暮兆丰一身冷汗,比自己受伤还紧张,他都没有想到自己有一天竟然会那么害怕暮成雪死了。
“阿雪,你没事吧?让为父瞧一瞧伤口!晚意你疯了吗?那是你二姐姐!”
暮晚意手里举着的是袖箭,那和之前暮成雪拿出来吓唬暮兆丰的是一样的,当初二白离开以后,暮成雪为了让暮晚意安心,特意做了两幅袖箭,姐妹俩一人一副。
但是怎么都没有想到,这个袖箭第一次使用,竟然是用在如今姐妹相残的情况下。
“既然二姐姐以下犯上对父亲出手,又说出类似要离家暮家的话,那她就是我暮家、暮晚意的敌人,我这么做有何不对?”
“你……你疯了!那是你二姐姐!她刚说的是气话!”
暮成雪盯着暮晚意瞧,她眼神冰冷,脸上的仇恨如此明显,纵然偶尔眼底闪过一丝挣扎和不一样的情绪,手上的袖箭却依然拿的非常稳。

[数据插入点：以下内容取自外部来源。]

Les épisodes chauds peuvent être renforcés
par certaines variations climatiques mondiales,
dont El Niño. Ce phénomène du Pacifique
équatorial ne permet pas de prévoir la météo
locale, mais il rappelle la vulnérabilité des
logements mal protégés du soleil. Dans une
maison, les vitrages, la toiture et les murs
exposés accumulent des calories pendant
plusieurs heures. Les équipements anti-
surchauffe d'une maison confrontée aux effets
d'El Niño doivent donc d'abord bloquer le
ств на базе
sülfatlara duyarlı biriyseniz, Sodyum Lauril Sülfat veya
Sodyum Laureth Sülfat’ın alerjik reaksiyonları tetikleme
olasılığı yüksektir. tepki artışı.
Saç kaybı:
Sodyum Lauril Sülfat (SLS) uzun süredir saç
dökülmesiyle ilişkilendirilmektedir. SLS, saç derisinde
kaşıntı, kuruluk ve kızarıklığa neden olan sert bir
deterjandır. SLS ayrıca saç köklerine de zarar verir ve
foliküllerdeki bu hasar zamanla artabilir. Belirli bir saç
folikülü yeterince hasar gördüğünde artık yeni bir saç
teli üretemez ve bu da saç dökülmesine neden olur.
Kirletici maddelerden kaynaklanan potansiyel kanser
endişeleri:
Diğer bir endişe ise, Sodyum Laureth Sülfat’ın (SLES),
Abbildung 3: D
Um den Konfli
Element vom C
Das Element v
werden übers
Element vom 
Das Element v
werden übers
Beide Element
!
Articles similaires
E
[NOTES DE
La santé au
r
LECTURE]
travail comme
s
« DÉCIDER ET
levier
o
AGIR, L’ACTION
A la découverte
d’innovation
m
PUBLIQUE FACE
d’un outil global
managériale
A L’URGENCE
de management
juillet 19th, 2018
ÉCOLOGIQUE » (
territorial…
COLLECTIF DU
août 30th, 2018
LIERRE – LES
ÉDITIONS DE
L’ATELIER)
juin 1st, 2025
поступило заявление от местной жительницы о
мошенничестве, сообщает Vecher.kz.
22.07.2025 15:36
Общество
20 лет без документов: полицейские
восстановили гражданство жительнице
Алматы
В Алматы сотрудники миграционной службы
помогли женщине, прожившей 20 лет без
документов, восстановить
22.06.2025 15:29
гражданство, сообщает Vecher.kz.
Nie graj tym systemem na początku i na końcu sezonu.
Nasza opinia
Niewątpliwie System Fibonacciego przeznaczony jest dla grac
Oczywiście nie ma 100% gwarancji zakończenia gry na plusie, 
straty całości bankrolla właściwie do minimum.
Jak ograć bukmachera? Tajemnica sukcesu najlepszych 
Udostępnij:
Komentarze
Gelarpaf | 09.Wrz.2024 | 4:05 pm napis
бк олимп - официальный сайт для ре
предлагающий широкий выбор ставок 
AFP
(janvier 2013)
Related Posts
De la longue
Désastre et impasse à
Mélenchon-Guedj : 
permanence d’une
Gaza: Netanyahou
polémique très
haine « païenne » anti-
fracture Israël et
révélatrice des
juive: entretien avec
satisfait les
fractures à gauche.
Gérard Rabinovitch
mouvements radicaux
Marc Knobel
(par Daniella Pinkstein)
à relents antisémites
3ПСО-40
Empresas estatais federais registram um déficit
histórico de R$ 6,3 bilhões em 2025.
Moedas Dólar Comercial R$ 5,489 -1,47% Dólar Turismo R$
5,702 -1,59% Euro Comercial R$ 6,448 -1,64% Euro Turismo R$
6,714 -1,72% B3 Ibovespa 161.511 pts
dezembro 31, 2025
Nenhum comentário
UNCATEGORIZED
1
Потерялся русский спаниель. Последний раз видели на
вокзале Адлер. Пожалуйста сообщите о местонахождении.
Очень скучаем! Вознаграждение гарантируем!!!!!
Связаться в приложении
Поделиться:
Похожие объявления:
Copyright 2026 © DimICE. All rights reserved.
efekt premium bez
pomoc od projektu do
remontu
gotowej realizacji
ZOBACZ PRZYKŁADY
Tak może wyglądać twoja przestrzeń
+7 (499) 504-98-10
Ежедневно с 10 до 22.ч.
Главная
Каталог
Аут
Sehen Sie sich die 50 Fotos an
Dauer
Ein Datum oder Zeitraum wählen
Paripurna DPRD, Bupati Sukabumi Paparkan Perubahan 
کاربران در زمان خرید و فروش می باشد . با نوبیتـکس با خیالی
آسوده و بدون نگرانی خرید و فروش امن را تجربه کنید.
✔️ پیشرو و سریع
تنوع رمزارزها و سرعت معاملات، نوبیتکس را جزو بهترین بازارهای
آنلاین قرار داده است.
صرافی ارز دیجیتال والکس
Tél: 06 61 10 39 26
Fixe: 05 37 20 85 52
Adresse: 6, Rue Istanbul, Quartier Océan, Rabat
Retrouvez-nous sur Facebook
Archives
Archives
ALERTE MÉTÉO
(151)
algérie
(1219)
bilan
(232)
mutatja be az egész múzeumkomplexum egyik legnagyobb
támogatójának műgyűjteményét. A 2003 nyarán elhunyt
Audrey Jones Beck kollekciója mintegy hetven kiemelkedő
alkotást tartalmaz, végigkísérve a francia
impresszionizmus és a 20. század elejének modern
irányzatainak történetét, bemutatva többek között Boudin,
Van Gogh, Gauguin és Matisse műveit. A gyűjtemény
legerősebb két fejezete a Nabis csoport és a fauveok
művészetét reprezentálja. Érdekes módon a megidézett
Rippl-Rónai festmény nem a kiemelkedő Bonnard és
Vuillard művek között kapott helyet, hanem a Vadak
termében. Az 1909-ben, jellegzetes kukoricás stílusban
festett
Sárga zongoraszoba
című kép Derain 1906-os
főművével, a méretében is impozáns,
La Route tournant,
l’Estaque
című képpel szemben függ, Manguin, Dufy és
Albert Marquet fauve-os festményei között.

裴姨娘的嘴角不自觉的勾起冷笑,被暮成雪瞧见,这是她穿越至今第一次动了杀机,可是不行,裴姨娘不能杀!
陈红叶让小免扶着暮成雪去一边,自己则上前去夺过袖箭,那种东西杀伤力太强,用起来又太简单,落在如今状态下的暮晚意手上太危险。
没想到陈红叶才迈出去一步,就听见空中忽然传出破空声,第二支遇见已经飞速射出!
陈红叶早有准备,闪身避开,正准备一跃而起,却见有人比她更快,劈手就拍晕了暮晚意。
“哐当”一声,袖筒掉在地上,暮晚意则直接摔在连营的手臂上。
“你怎么样?”
御昭冕几步走到暮成雪面前,眼底的怒气隐隐有些压不住。
“无妨,擦伤,当时分心了,若不然她伤不到我。”
若不是那时候暮兆丰忽然喊了一声分散了注意力,别说一支袖箭,六支袖箭同时射出都不可能上她分毫。
御昭冕凉凉的扫了一眼暮兆丰,暮兆丰下意识的就是一个哆嗦,也顾不上疼,直接变躺给趴,先给御昭冕行了一礼。
“微臣见过御王殿下!”
御昭冕视若寡闻,对挑灯一个眼神,挑灯立马朝着裴姨娘而去。
刚才还柔弱到哭哭啼啼的裴姨娘飞身而起,脚尖一点就要出了逸竹轩,挑灯哪里会让她逃走,直接手一伸,将已经身在半空的人拉了下来。
“你……”裴姨娘恶狠狠的等着挑灯。
挑灯抓起裴姨娘的脸看了看,撕下来一张人皮面具。
“王爷,这人不是裴姨娘!”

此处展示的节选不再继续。